*** Exercise materials ***

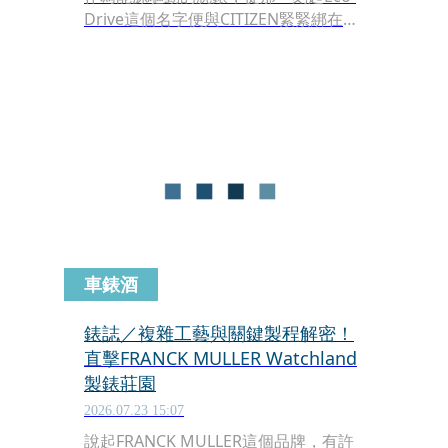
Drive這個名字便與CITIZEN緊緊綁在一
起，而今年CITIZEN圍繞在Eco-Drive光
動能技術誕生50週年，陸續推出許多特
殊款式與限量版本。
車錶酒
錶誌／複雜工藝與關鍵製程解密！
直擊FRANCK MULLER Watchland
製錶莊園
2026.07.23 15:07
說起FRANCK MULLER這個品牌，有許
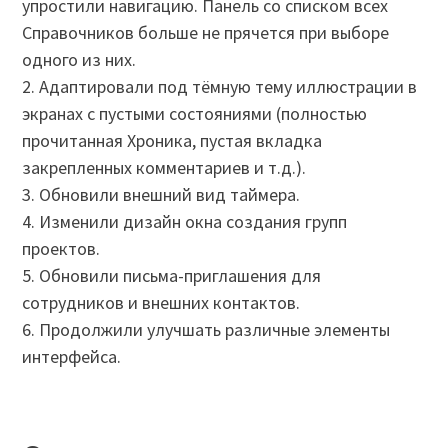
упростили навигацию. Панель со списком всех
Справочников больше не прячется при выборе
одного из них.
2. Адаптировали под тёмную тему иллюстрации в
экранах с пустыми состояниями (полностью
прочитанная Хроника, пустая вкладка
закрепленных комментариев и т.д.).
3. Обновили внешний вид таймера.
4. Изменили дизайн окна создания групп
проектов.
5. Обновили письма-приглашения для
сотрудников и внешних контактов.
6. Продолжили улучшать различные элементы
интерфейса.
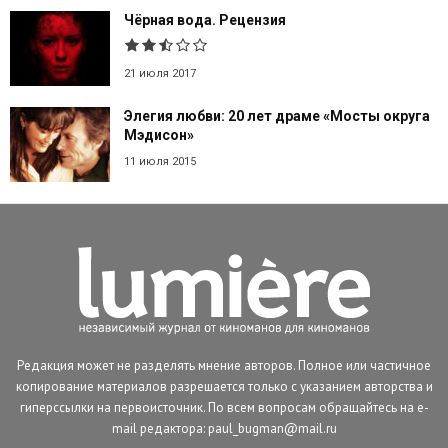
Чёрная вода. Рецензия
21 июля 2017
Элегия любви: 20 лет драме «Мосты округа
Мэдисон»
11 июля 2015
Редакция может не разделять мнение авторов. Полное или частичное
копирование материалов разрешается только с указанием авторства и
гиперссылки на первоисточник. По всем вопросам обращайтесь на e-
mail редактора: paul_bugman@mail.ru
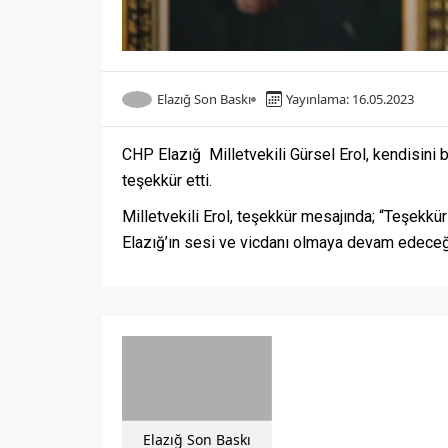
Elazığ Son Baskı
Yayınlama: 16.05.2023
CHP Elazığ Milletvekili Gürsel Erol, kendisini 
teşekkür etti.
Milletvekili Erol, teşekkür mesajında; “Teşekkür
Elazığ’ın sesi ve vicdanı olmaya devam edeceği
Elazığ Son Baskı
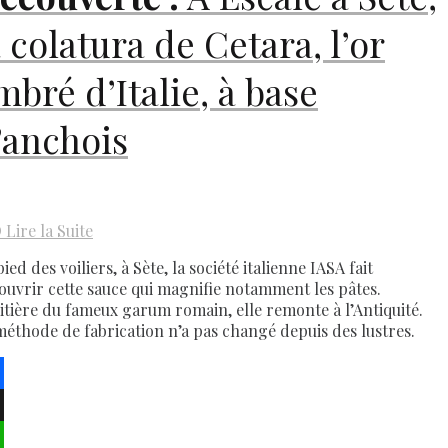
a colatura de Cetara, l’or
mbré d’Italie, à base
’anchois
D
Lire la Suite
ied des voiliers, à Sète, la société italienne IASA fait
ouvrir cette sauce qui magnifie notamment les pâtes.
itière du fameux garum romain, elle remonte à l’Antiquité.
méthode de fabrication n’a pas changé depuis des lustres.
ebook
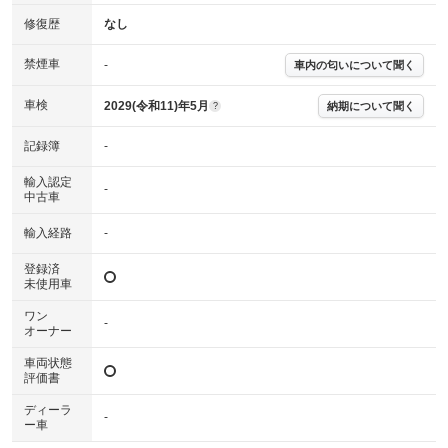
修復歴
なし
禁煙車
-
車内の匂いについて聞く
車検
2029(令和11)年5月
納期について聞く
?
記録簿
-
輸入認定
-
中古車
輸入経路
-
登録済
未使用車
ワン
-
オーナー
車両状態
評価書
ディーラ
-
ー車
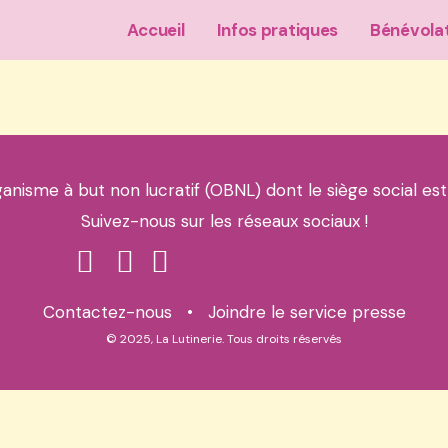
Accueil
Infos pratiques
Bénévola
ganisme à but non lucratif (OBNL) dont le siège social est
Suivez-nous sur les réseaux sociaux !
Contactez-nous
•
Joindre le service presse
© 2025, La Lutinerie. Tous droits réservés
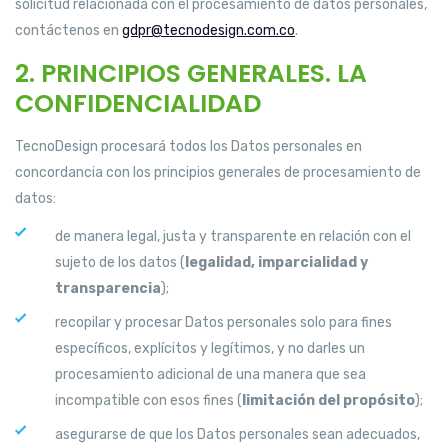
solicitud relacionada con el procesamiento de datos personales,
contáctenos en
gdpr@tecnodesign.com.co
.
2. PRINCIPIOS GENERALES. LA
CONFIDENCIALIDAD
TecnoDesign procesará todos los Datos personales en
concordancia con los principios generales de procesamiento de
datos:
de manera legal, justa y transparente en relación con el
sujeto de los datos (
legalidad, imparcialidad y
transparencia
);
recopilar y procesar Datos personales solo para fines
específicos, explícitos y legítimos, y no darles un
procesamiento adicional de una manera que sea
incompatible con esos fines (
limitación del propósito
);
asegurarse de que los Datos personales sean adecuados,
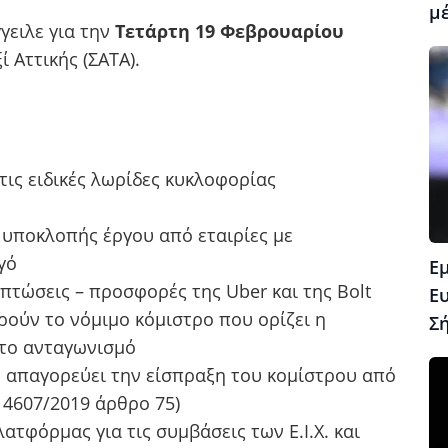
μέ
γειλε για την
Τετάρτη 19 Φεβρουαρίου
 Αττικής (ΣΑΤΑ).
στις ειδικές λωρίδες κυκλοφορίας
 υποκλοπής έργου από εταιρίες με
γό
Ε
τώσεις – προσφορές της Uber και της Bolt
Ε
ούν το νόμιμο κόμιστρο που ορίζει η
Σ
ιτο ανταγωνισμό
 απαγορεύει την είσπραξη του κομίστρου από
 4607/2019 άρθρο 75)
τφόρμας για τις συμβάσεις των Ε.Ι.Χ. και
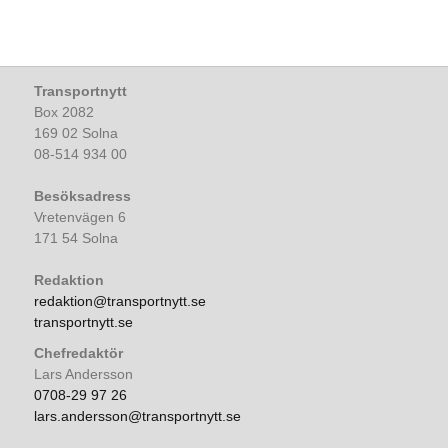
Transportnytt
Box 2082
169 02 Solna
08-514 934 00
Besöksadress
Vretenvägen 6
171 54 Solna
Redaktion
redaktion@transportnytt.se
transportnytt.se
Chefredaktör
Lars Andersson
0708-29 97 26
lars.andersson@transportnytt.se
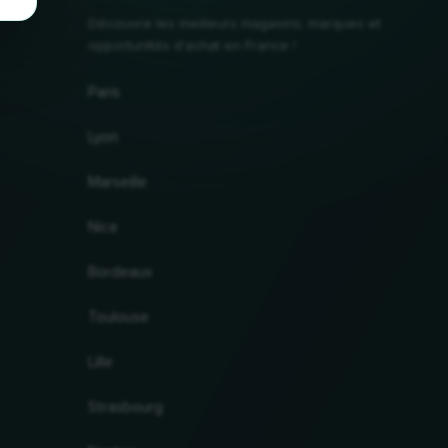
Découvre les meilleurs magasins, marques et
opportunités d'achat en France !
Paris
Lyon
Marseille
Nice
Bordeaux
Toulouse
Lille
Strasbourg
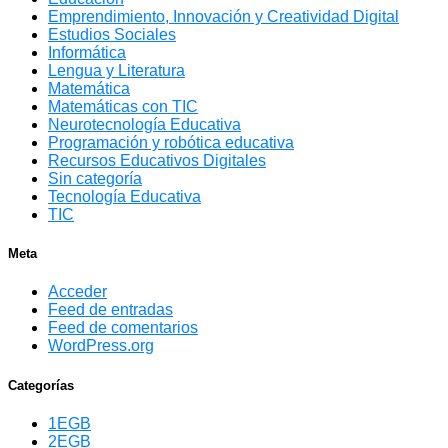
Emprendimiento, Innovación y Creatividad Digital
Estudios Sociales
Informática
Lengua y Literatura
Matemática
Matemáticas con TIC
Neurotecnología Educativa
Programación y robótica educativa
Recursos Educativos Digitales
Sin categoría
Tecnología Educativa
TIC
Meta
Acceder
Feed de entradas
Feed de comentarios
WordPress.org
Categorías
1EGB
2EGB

*** End of Exercise materials ***
*** Exercise materials ***

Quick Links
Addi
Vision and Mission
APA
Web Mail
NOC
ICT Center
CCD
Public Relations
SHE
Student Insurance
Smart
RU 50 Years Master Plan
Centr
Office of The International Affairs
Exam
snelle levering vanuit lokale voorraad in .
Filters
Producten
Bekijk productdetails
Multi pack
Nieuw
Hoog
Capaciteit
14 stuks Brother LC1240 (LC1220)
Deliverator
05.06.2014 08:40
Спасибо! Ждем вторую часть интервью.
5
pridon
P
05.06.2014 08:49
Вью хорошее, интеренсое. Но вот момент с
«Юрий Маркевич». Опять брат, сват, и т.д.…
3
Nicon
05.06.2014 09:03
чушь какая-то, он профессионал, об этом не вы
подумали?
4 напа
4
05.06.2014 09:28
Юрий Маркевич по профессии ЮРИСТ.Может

*** End of Exercise materials ***

> **Required action**
Drop the pictures; return the lines above from the line containing "Drive這個名字便與CITIZEN緊緊綁在一" to the line containing "21 июля 2017", both included, exactly.

> **Result**
Drive這個名字便與CITIZEN緊緊綁在一
起，而今年CITIZEN圍繞在Eco-Drive光
動能技術誕生50週年，陸續推出許多特
殊款式與限量版本。
車錶酒
錶誌／複雜工藝與關鍵製程解密！
直擊FRANCK MULLER Watchland
製錶莊園
2026.07.23 15:07
說起FRANCK MULLER這個品牌，有許
упростили навигацию. Панель со списком всех
Справочников больше не прячется при выборе
одного из них.
2. Адаптировали под тёмную тему иллюстрации в
экранах с пустыми состояниями (полностью
прочитанная Хроника, пустая вкладка
закрепленных комментариев и т.д.).
3. Обновили внешний вид таймера.
4. Изменили дизайн окна создания групп
проектов.
5. Обновили письма-приглашения для
сотрудников и внешних контактов.
6. Продолжили улучшать различные элементы
интерфейса.
Чёрная вода. Рецензия
21 июля 2017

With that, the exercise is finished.